Questioning how viewing a 35mm picture depicting a case of apples on a computer screen could guarantee produce integrity 100%, Donald explained how Pathmark discovered the effect that food safety issues have on consumers.
"There's no question in our minds where food safety ranks on our consumers' minds," said Donald, noting that Pathmark's sales volume went up 5% in its New York state units after it was ranked as the cleanest supermarket in Westchester, Putnam and Rockland counties.
"Once you convince Mr. and Mrs. Consumer that your chain is clean, that foods are just in tip-top shape, you're going to drive your business."
To that end, technological advances are improving food safety by using case coding, which allows items violating health standards to be efficiently traced back to their origins.
Another advantage provided by new technologies is improved quality and manageable quantities provided by growers implementing controlled-atmosphere growing facilities.
"Food safety in technology isn't necessarily a matter of communication," said Peterson, adding that many retailers are turning to biotechnology.
The Internet is also being considered a consumer-direct selling tool, with the possibility that consumers will one day accept the idea of purchasing on-line.
"The way the retail business is going, the Internet is going to be a huge part of food retailing, just as it is in books and music and clothing," said Donald, eluding to the fact that billions of dollars were spent purchasing these items over the Internet during the holidays.
"Everybody says that if you can't see it, smell it, touch it, you're not going to be able to buy it, like produce or any perishable item. But I don't think that's necessarily true," he said.
His feeling is that customers will one day wake up to the fact that shopping on-line allows them to save valuable time.
"I think the time-starved customer is going to eventually say, 'I am going to take a chance, I am going to go ahead and order all this perishable stuff over the Internet and let's see what happens,' " he said. "And, once they do that, and once they're pleased with it, you won't get them into a store again."
Marketing produce via the Internet has already become a working model in a number of larger cities including New York and Chicago. But, those cities enjoy a densely populated customer base, which makes delivery easier.
"There's a large density of people, first of all, which makes the distribution part of it work," said Peterson. "The other issue is personal security. The people in cities are oftentimes reluctant to go out as frequently as they may do otherwise."
With the debate over whether consumers are ready to purchase produce over the Internet far from over, Peterson said that his experiences with Internet retailing at Wal-Mart have led him to believe that they are in fact ready.
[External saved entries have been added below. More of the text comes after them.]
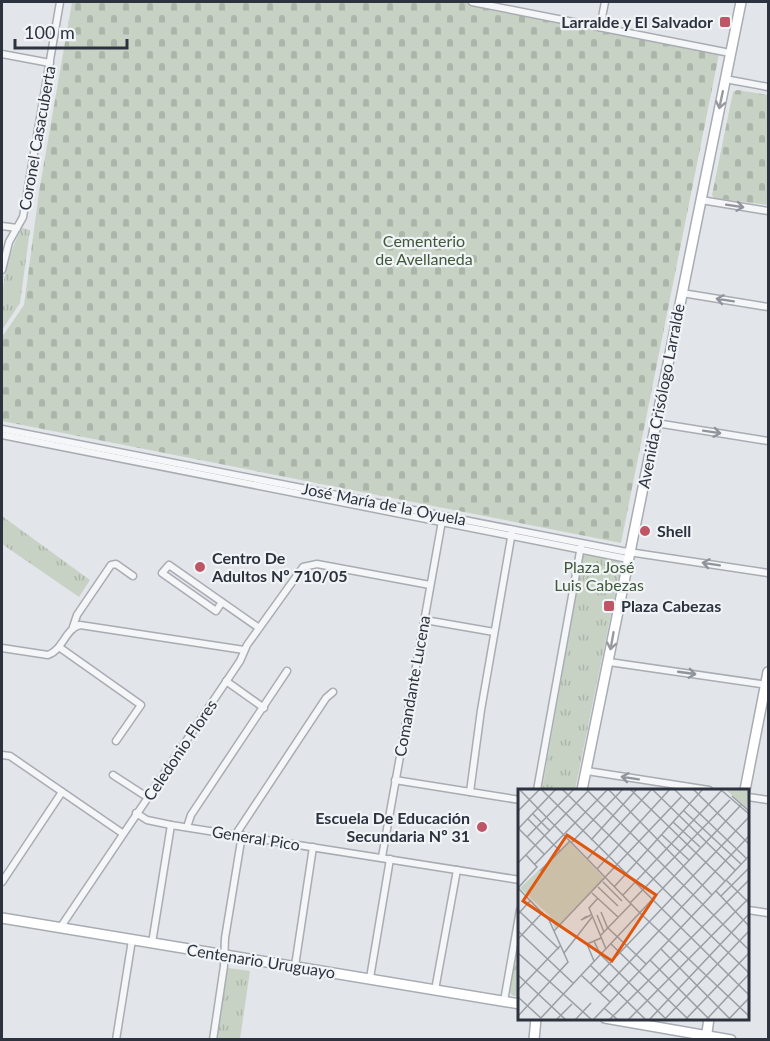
<svg xmlns="http://www.w3.org/2000/svg" width="770" height="1041" viewBox="0 0 770 1041" font-family="Lato,sans-serif">
  <defs>
    <pattern id="grass-tufts" width="24" height="20" patternUnits="userSpaceOnUse" patternTransform="scale(1.5)"><rect width="24" height="20" fill="#c8d2c4"/><path d="M3 7l-1-3M5 7V3M7 7l1-3M15 17l-1-3M17 17v-4M19 17l1-3" fill="none" stroke="#acb5a9"/></pattern>
    <pattern id="cemetery-stones" width="16" height="16" patternUnits="userSpaceOnUse" patternTransform="scale(1.5)"><rect width="16" height="16" fill="#c8d2c4"/><path d="M2 7V4a2 2 0 0 1 4 0v3zM10 15v-3a2 2 0 0 1 4 0v3z" fill="#acb5a9"/></pattern>
  </defs>
  <rect width="100%" height="100%" fill="#e2e5e9"/>
  <g fill="url(#grass-tufts)">
    <path d="M22,228L30,230L20,303L2,330C1,290 3,263 22,228Z"/>
    <polygon points="2,516 90,580 79,597 2,544"/>
    <polygon points="587,553 619,561 621,565 575,790 542,790 583,556"/>
    <polygon points="519,937 519,997 512,995 509,991"/>
    <polygon points="228,968 250,971 240,1039 217,1039"/>
  </g>
  <g fill="url(#cemetery-stones)">
    <polygon points="72,2 462,2 719,54 621,543 2,421 2,337 24,305 39,192"/>
    <polygon points="737,90 768,95 768,205 714,198 712,195 733,92"/>
  </g>
  <g fill="none" stroke-linecap="round" stroke-linejoin="round">
    <g stroke="#a8acb3" stroke-width="9">
      <g id="street">
        <polyline points="472,2 730,53"/>
        <polyline points="600,27 605,2"/>
        <polyline points="2,54 50,63"/>
        <polyline points="725,79 768,87"/>
        <polyline points="701,200 768,211"/>
        <polyline points="2,226 17,228"/>
        <polyline points="2,270 9,242 23,217 60,2"/>
        <polyline points="682,293 768,307"/>
        <polyline points="656,423 768,441"/>
        <polyline points="2,429 622,551 768,573"/>
        <polyline points="2,435 628,559"/>
        <polyline points="222,602 216,611 162,573 169,565 259,628"/>
        <polyline points="425,620 494,632"/>
        <polyline points="73,627 77,615 111,565 116,564 133,576"/>
        <polyline points="59,647 141,705 116,741"/>
        <path d="M2,648L48,655C63,650 65,629 80,625L244,650"/>
        <polyline points="609,662 768,685"/>
        <polyline points="226,681 264,708"/>
        <polyline points="2,755 10,756 122,833"/>
        <polyline points="587,771 709,790"/>
        <polyline points="113,775 147,797"/>
        <polyline points="395,780 520,800"/>
        <polyline points="537,790 581,546"/>
        <polyline points="470,792 481,710 512,532"/>
        <polyline points="748,797 768,800"/>
        <polyline points="136,813 147,820 171,825 520,880"/>
        <polyline points="187,827 191,815 287,671"/>
        <polyline points="236,834 326,698 333,692"/>
        <polyline points="382,857 442,521"/>
        <polyline points="2,882 62,792"/>
        <polyline points="748,910 768,913"/>
        <polyline points="60,928 240,661 247,645 303,567 317,564 430,585"/>
        <polyline points="152,943 171,825"/>
        <polyline points="295,966 313,847"/>
        <polyline points="370,978 390,859"/>
        <polyline points="435,990 457,870"/>
        <polyline points="504,1001 520,910"/>
        <polyline points="116,1040 132,940"/>
        <polyline points="213,1040 224,966 225,938 242,835"/>
      </g>
    </g>
    <g stroke="#a8acb3" stroke-width="12">
      <g id="secondary">
        <polyline points="582,790 741,2"/>
        <polyline points="745,790 768,672"/>
        <polyline points="2,918 520,1004"/>
        <polyline points="605,1018 731,1040"/>
        <polyline points="534,1040 536,1018"/>
        <polyline points="706,1040 709,1018"/>
      </g>
    </g>
    <use href="#street" stroke="#f4f6f8" stroke-width="6"/>
    <use href="#secondary" stroke="#fff" stroke-width="9"/>
  </g>
  <defs><path id="oneway-shaft" d="M-6 0H5M1.5-3L5.5 0L1.5 3" fill="none" stroke-width="1.6" stroke-linecap="round" stroke-linejoin="round" transform="scale(1.5)"/></defs>
  <g stroke="#96999f">
    <use href="#oneway-shaft" transform="translate(721 100) rotate(102)"/>
    <use href="#oneway-shaft" transform="translate(612 641) rotate(100)"/>
  </g>
  <g stroke="#90949c">
    <use href="#oneway-shaft" transform="translate(735 206) rotate(9)"/>
    <use href="#oneway-shaft" transform="translate(725 300) rotate(-171)"/>
    <use href="#oneway-shaft" transform="translate(712 432) rotate(9)"/>
    <use href="#oneway-shaft" transform="translate(711 564) rotate(-171)"/>
    <use href="#oneway-shaft" transform="translate(687 673) rotate(8)"/>
    <use href="#oneway-shaft" transform="translate(630 778) rotate(-171)"/>
  </g>
  <g fill="#bf5667" stroke="#f1f4f6" stroke-width="2">
    <rect x="719" y="16" width="12" height="12" rx="3"/>
    <circle cx="645" cy="531" r="6"/>
    <circle cx="200" cy="567" r="6"/>
    <rect x="603" y="600" width="12" height="12" rx="3"/>
    <circle cx="482" cy="827" r="6"/>
  </g>
  <g text-anchor="middle" stroke-width="4.5" stroke-linejoin="round" paint-order="stroke">
    <g font-size="16" font-weight="bold" fill="#2c333f" stroke="#f1f4f6" text-anchor="start">
      <text x="713" y="28" text-anchor="end">Larralde y El Salvador</text>
      <text x="657" y="537">Shell</text>
      <text x="212" y="564">Centro De<tspan x="212" dy="18">Adultos Nº 710/05</tspan></text>
      <text x="621" y="612">Plaza Cabezas</text>
      <text x="470" y="824" text-anchor="end">Escuela De Educación<tspan x="470" dy="18">Secundaria Nº 31</tspan></text>
    </g>
    <g font-size="16" fill="#2c333f" stroke="#f1f4f6">
      <text transform="translate(37 138) rotate(-80)" y="6">Coronel Casacuberta</text>
      <text transform="translate(661 396) rotate(-79)" y="6">Avenida Crisólogo Larralde</text>
      <text transform="translate(384 504) rotate(11)" y="6">José María de la Oyuela</text>
      <text transform="translate(412 686) rotate(-80)" y="6">Comandante Lucena</text>
      <text transform="translate(180 750) rotate(-56)" y="6">Celedonio Flores</text>
      <text transform="translate(256 838) rotate(9)" y="6">General Pico</text>
      <text transform="translate(261 961) rotate(9)" y="6">Centenario Uruguayo</text>
    </g>
    <g font-size="16" fill="#41593b" stroke="#f1f4f6">
      <text x="424" y="247">Cementerio<tspan x="424" dy="18">de Avellaneda</tspan></text>
      <text x="599" y="573">Plaza José<tspan x="599" dy="18">Luis Cabezas</tspan></text>
    </g>
  </g>
  <g transform="translate(518 789)">
    <rect width="231" height="231" fill="#e2e5e9"/>
    <path d="M207,0H231L229,19Z" fill="#c8d2c4"/>
    <path d="M51,53L87,90L37,140L32,127L2,99Z" fill="#c8d2c4"/>
    <path fill="none" stroke="#999ea5" stroke-width="1.5" d="M1,0L122,124L231,227M23,0L231,206M44,0L231,184M68,0L231,161M112,0L207,92M156,0L228,69M175,0L231,55M202,0L231,25M214,7L231,22M165,21L223,75M0,22L22,0M15,25L32,42M10,30L42,62M155,33L182,58M0,39L26,65M0,40L38,0M144,46L171,71M9,48L56,0M73,51L119,0M53,54L105,0M69,70L134,0L217,81M0,74L72,0M17,75L90,0L194,106M79,80L152,0M22,82L52,52M208,91L231,114M85,93L104,112M80,98L100,117M96,98L185,0M0,99L31,131L50,173L0,227M0,99L19,78L8,66M198,102L231,137M74,104L100,128M105,106L204,1M203,107L231,79M80,109L71,119L88,160M112,114L212,11M0,121L41,160M83,123L90,140M0,125L13,111M79,126L86,143M69,127L63,131L73,126M90,139L128,175M0,142L55,194M36,142L163,8M82,147L113,115M0,150L25,123M76,152L82,165L149,231M93,155L171,231M143,160L213,231M0,164L74,231M46,164L74,128M132,171L192,231M76,172L69,155L83,149M72,176L128,231M0,186L48,231M63,186L92,213M72,195L231,28M0,201L42,157M82,204L231,47M0,208L25,231M86,219L100,231M21,231L223,16M38,231L54,215M57,231L73,214M75,231L231,67M91,231L231,91M110,231L231,109M131,231L231,125M146,231L231,142M167,231L231,164M188,231L231,185M210,231L231,209"/>
    <path fill="#df570f" fill-opacity="0.15" stroke="#df570f" stroke-width="3" d="M49,46L138,106L94,172L5,112Z"/>
    <rect width="231" height="231" fill="none" stroke="#2c333f" stroke-width="3"/>
  </g>
  <rect width="770" height="1041" fill="none" stroke="#2c333f" stroke-width="6"/>
  <path d="M15 39v9h112v-9" fill="none" stroke="#2c333f" stroke-width="3"/>
  <text x="24" y="39" font-size="18" fill="#2c333f" stroke="#f1f4f6" stroke-width="4.5" paint-order="stroke">100 m</text>
</svg>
"We have a touchy, feely business," he said. "But one of the things we find that happens is that people trust certain names, whether it be the brand of a product or whether it be a retailer brand."
For example, he said that if a consumer has a positive experience shopping at a Pathmark store and then logs onto Pathmark's Internet site, the consumer's confidence in the store and the store's name will instill the confidence to order fresh produce over the Web.
"I think the thought that technology is going to somehow drive the human touch out of the business isn't really the case," said Peterson.